---- DATA EXCERPT

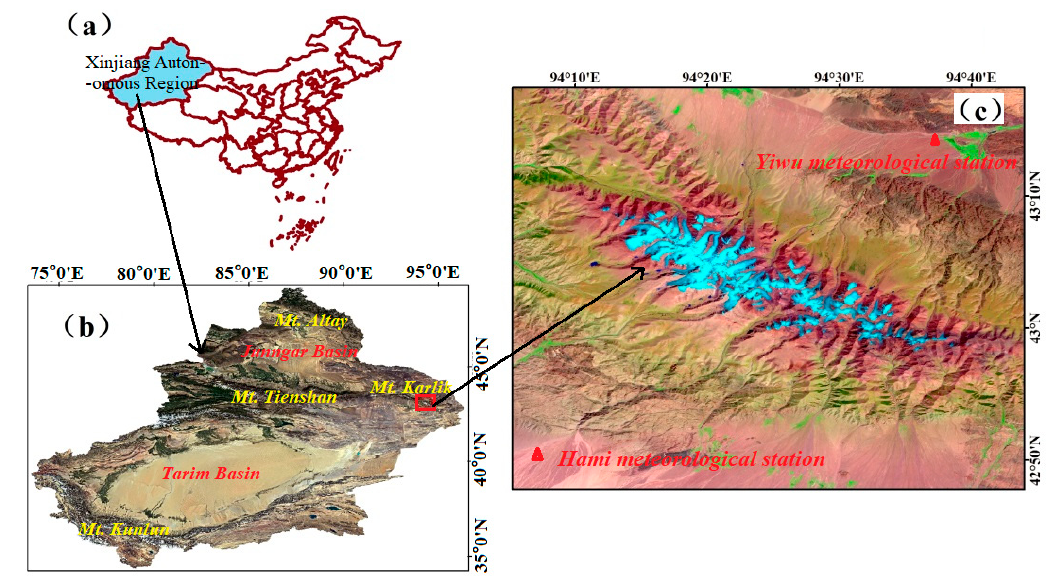
Figure 1. The geographical location of the study area. ( a ) Map of China showing Xinjiang Autonomous Region (XAR). ( b ) Location of Karlik Mountain (red rectangle) within the XAR. ( c ) Landsat 5 image of Karlik Mountain, with glaciers represented by the blue area.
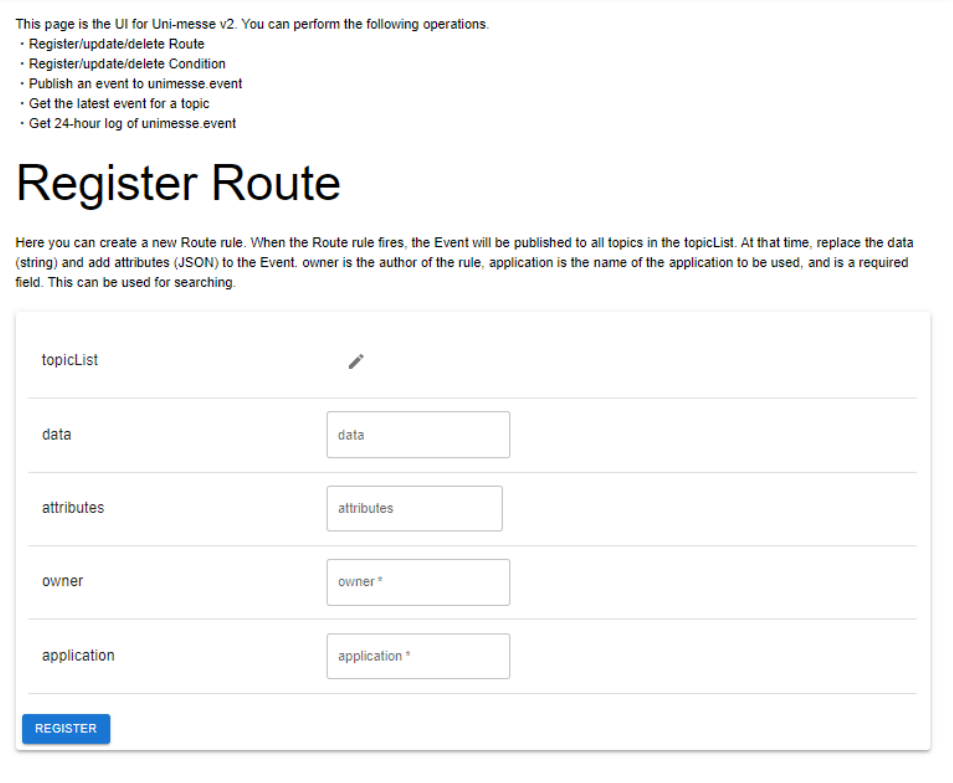
Figure 2. The Web UI of Uni-messe: route registration. Table 2. The operations available in the Web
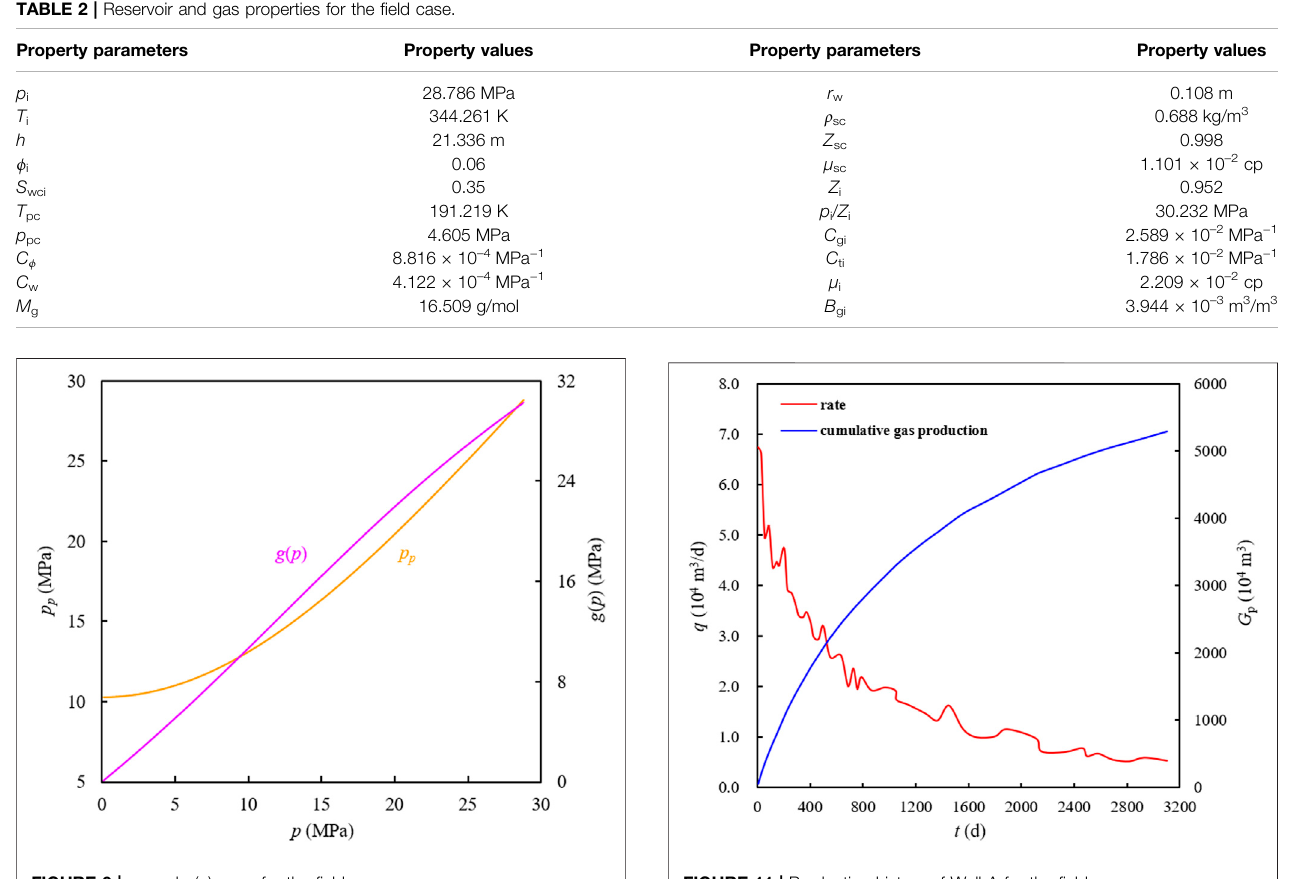
FIGURE 11 | Production history of Well A for the fi eld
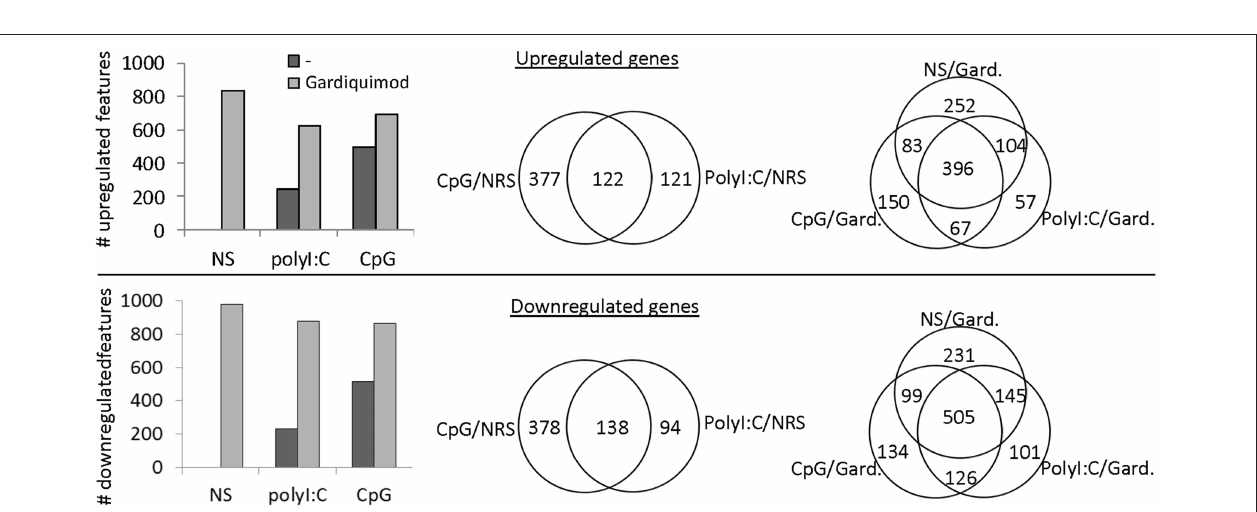
FIGURE 5 | Microarray analysis—transcriptional response of salmon MPs to long term stimulation with polyI:C and CpGs and restimulation with gardiquimod. MPs were left non-stimulated (NS) or stimulated with 2 µ M CpGs or 20 µ g/ml of polyI:C. After 6 days, samples were restimulated with 1 µ g/ml of Gardiquimod and RNA from both non-restimulated (NRS) and restimulated samples was sampled on day 7. Pooled RNA samples of cells from two individuals were analyzed using a salmonid oligonucleotide microarray. Features with fold change values of + 2 and − 2 as compared to the NS samples were considered up- and downregulated, respectively. The histograms show the total numbers of up- and downregulated features in the different samples. The Venn diagrams show the numbers of common and unique up- and downregulated genes among the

--------

WHAT TO DO: Copy out all the data above exactly as written. Skip the pictures.

EXPECTED ANSWER:
Figure 1. The geographical location of the study area. ( a ) Map of China showing Xinjiang Autonomous Region (XAR). ( b ) Location of Karlik Mountain (red rectangle) within the XAR. ( c ) Landsat 5 image of Karlik Mountain, with glaciers represented by the blue area.
Figure 2. The Web UI of Uni-messe: route registration. Table 2. The operations available in the Web
FIGURE 11 | Production history of Well A for the fi eld
FIGURE 5 | Microarray analysis—transcriptional response of salmon MPs to long term stimulation with polyI:C and CpGs and restimulation with gardiquimod. MPs were left non-stimulated (NS) or stimulated with 2 µ M CpGs or 20 µ g/ml of polyI:C. After 6 days, samples were restimulated with 1 µ g/ml of Gardiquimod and RNA from both non-restimulated (NRS) and restimulated samples was sampled on day 7. Pooled RNA samples of cells from two individuals were analyzed using a salmonid oligonucleotide microarray. Features with fold change values of + 2 and − 2 as compared to the NS samples were considered up- and downregulated, respectively. The histograms show the total numbers of up- and downregulated features in the different samples. The Venn diagrams show the numbers of common and unique up- and downregulated genes among the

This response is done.